Ce guide, élaboré par le Réseau Scientifique et Technique du ministère chargé du logement et du ministère chargé de la prévention des risques, avec la collaboration d'acteurs locaux d'Outre-mer, définit les exigences réglementaires pour la conception et la construction des bâtiments en Guadeloupe et en Martinique, afin de prendre en compte le risque de vents cycloniques. Il s'inscrit dans le cadre de l'arrêté du 5 juillet 2024 relatif à la classification et à la prise en compte de ce risque.
Le document s'applique aux bâtiments neufs soumis à permis de construire ou déclaration préalable, ainsi qu'aux bâtiments existants faisant l'objet de modifications importantes, telles que des surélévations, des juxtapositions ou des suppressions significatives de surfaces ou de contreventements.
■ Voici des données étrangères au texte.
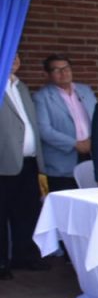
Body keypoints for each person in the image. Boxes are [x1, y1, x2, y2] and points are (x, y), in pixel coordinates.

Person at [0, 54, 48, 278]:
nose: (14, 60)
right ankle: (1, 263)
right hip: (4, 163)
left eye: (17, 57)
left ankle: (25, 256)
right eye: (9, 55)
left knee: (27, 213)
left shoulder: (22, 87)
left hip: (29, 162)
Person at [33, 54, 97, 192]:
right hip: (62, 161)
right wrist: (75, 144)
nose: (64, 73)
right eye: (57, 70)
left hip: (91, 153)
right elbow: (44, 130)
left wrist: (92, 140)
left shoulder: (85, 90)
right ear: (48, 75)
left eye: (66, 68)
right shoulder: (41, 97)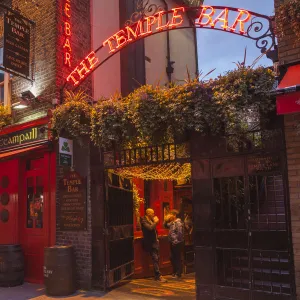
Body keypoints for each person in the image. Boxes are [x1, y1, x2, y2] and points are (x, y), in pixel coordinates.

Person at [141, 208, 167, 282]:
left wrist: (157, 238)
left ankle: (157, 276)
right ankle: (158, 276)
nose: (153, 214)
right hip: (150, 243)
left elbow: (154, 230)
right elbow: (150, 228)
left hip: (155, 242)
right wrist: (155, 222)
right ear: (148, 213)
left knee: (157, 258)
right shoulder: (143, 220)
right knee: (155, 258)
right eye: (152, 213)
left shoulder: (151, 220)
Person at [164, 209, 184, 279]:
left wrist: (176, 241)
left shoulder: (178, 223)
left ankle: (178, 273)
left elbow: (180, 233)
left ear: (174, 215)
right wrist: (167, 218)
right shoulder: (172, 222)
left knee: (177, 257)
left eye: (171, 214)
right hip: (172, 242)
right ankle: (175, 271)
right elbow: (165, 225)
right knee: (172, 257)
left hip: (177, 243)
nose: (170, 215)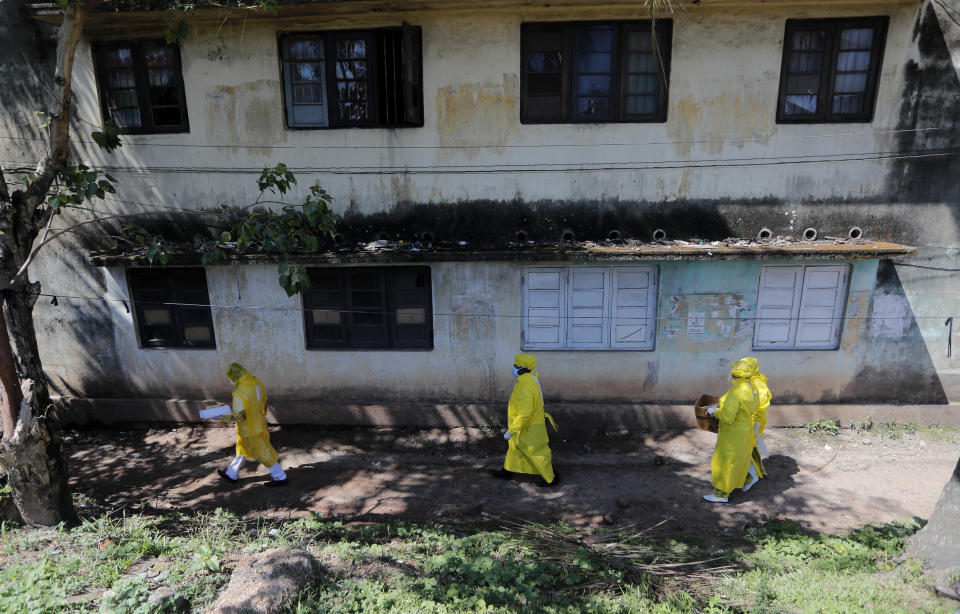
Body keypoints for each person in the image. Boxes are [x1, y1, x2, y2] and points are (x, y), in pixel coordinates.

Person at [490, 353, 558, 487]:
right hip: (526, 425)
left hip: (528, 426)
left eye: (516, 366)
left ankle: (551, 479)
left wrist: (512, 430)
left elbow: (525, 413)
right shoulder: (530, 380)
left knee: (536, 452)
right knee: (514, 448)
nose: (513, 368)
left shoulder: (525, 386)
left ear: (522, 369)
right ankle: (507, 472)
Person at [216, 362, 288, 487]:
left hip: (248, 429)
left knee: (264, 454)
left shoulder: (239, 392)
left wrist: (221, 416)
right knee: (241, 450)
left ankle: (281, 477)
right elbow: (264, 399)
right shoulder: (256, 382)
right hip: (259, 423)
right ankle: (231, 474)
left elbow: (239, 416)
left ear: (233, 377)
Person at [703, 358, 760, 503]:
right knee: (739, 460)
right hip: (746, 428)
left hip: (732, 432)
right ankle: (742, 482)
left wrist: (713, 412)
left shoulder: (735, 392)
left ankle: (721, 494)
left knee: (724, 461)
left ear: (734, 374)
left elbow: (728, 417)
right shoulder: (753, 388)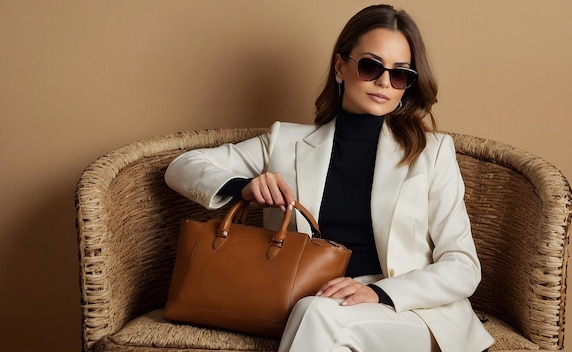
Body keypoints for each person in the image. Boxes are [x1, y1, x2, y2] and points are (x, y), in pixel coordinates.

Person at [165, 4, 495, 352]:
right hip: (314, 304)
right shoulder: (285, 142)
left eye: (400, 74)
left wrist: (380, 292)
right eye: (370, 66)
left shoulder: (431, 151)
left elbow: (462, 266)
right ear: (341, 66)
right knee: (317, 313)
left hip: (411, 314)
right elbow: (182, 166)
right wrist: (242, 186)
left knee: (317, 314)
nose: (384, 81)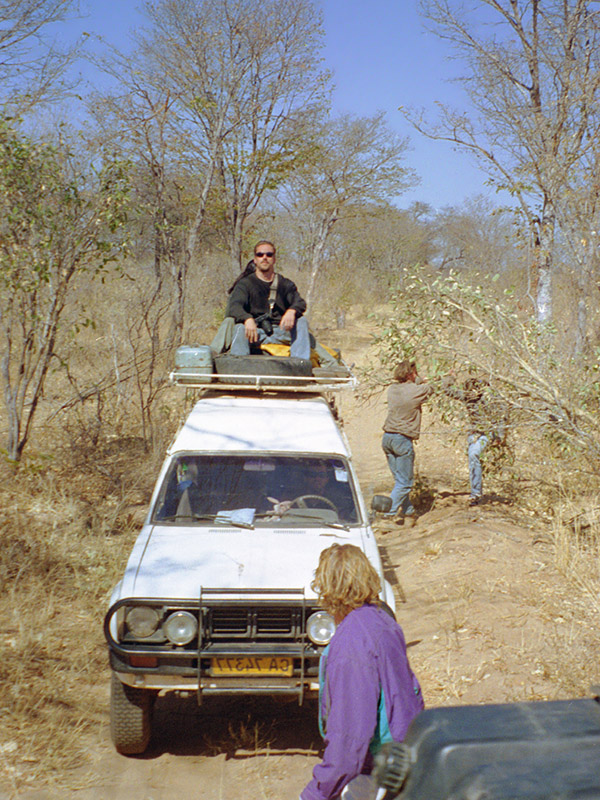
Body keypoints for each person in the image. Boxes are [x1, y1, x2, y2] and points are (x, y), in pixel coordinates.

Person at [300, 544, 424, 800]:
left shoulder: (352, 643)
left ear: (326, 588)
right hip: (404, 760)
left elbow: (350, 738)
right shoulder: (383, 621)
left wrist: (316, 794)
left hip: (378, 772)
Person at [228, 240, 311, 360]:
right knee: (239, 328)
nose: (264, 257)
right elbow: (235, 306)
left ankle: (299, 365)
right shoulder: (245, 284)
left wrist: (292, 311)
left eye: (269, 254)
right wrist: (247, 319)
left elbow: (300, 302)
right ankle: (239, 369)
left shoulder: (285, 284)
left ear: (274, 259)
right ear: (255, 259)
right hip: (254, 333)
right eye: (260, 254)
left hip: (281, 332)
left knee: (302, 321)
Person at [442, 374, 507, 506]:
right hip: (475, 433)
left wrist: (499, 436)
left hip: (488, 433)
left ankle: (476, 493)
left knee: (474, 454)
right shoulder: (467, 396)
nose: (470, 393)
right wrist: (449, 377)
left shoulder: (491, 398)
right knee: (473, 458)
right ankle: (476, 493)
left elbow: (502, 415)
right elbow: (448, 390)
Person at [381, 359, 432, 526]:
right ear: (411, 374)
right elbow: (432, 388)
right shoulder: (415, 391)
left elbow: (413, 387)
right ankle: (387, 515)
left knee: (400, 481)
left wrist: (418, 380)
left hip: (387, 438)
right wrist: (450, 378)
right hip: (402, 440)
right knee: (405, 483)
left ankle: (409, 513)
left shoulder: (393, 389)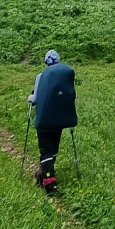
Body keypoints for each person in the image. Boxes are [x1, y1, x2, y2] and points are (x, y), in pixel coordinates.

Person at [28, 50, 78, 191]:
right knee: (53, 147)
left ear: (46, 62)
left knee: (46, 150)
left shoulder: (41, 76)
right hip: (61, 118)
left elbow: (36, 99)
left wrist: (30, 98)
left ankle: (49, 181)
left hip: (45, 119)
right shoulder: (64, 76)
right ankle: (43, 172)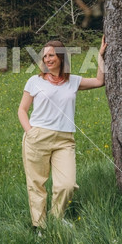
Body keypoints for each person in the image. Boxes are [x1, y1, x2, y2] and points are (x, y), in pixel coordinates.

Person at [18, 36, 107, 230]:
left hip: (64, 139)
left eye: (51, 55)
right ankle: (40, 227)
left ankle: (56, 219)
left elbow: (100, 81)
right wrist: (30, 132)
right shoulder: (34, 81)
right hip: (37, 137)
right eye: (44, 56)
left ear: (60, 57)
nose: (47, 59)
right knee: (37, 185)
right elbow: (22, 110)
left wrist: (100, 55)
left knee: (67, 184)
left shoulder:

Il distingue quatre catégories de bâtiments, classées selon leur importance et leur usage, allant des dépendances (catégorie I) aux infrastructures essentielles pour la sécurité civile ou la défense nationale (catégorie IV).
Le guide détaille les méthodes de calcul des charges de vent cyclonique, en s'appuyant sur l'Eurocode 1 partie 1-4 (NF EN 1991-1-4) et son annexe nationale. Deux méthodes principales sont proposées : la méthode 1, utilisant des coefficients d'exposition cartographiés disponibles sur le site Géorisques, et la méthode 2, fondée sur les principes standard de l'Eurocode. Pour les bâtiments de grande dimension ou situés dans des zones non couvertes par les cartes, des méthodes avancées, telles que les essais en soufflerie ou les simulations numériques (CFD), sont recommandées.
Les exigences pour les structures portent sur le dimensionnement des éléments structuraux à l'État Limite Ultime (ELU), en considérant l'action du vent comme action variable dominante. Un coefficient de sur-résistance, noté ?SR, est appliqué à certains assemblages pour garantir leur résistance à l'arrachement. Les éléments spécifiques, comme les balcons, les coursives, les auvents et les varangues, font l'objet de règles particulières, notamment en ce qui concerne les coefficients de pression et les charges verticales et horizontales.
Pour les éléments non structuraux (ENS), le guide distingue les ENS d'enveloppe, assurant la fonction de clos et de couvert, et les ENS rapportés, qui ne doivent pas devenir des projectiles dangereux. Les exigences incluent la résistance au vent, la déformation sous charge, la résistance aux chocs pour les fenêtres et portes, ainsi que des critères spécifiques pour les couvertures en tôle, les façades légères, les garde-corps, les bardages, les systèmes d'isolation extérieure (ETICS) et les panneaux solaires. Les assemblages entre ces éléments et leur support sont également soumis à des coefficients de sur-résistance.
Les bâtiments de catégorie IV, dont la protection est primordiale pour la sécurité civile ou la défense nationale, font l'objet d'exigences supplémentaires pour garantir leur continuité de fonctionnement en cas de cyclone. Ces exigences, définies par la maîtrise d'ouvrage, doivent préciser les performances visées et les dispositions particulières à mettre en œuvre.
Enfin, le guide souligne l'importance des assemblages, dont la rupture peut entraîner des sinistres majeurs. Il impose un coefficient de sur-résistance pour certains assemblages structuraux et non structuraux, afin de limiter les risques de rupture en chaîne et de garantir la sécurité des occupants et des bâtiments voisins.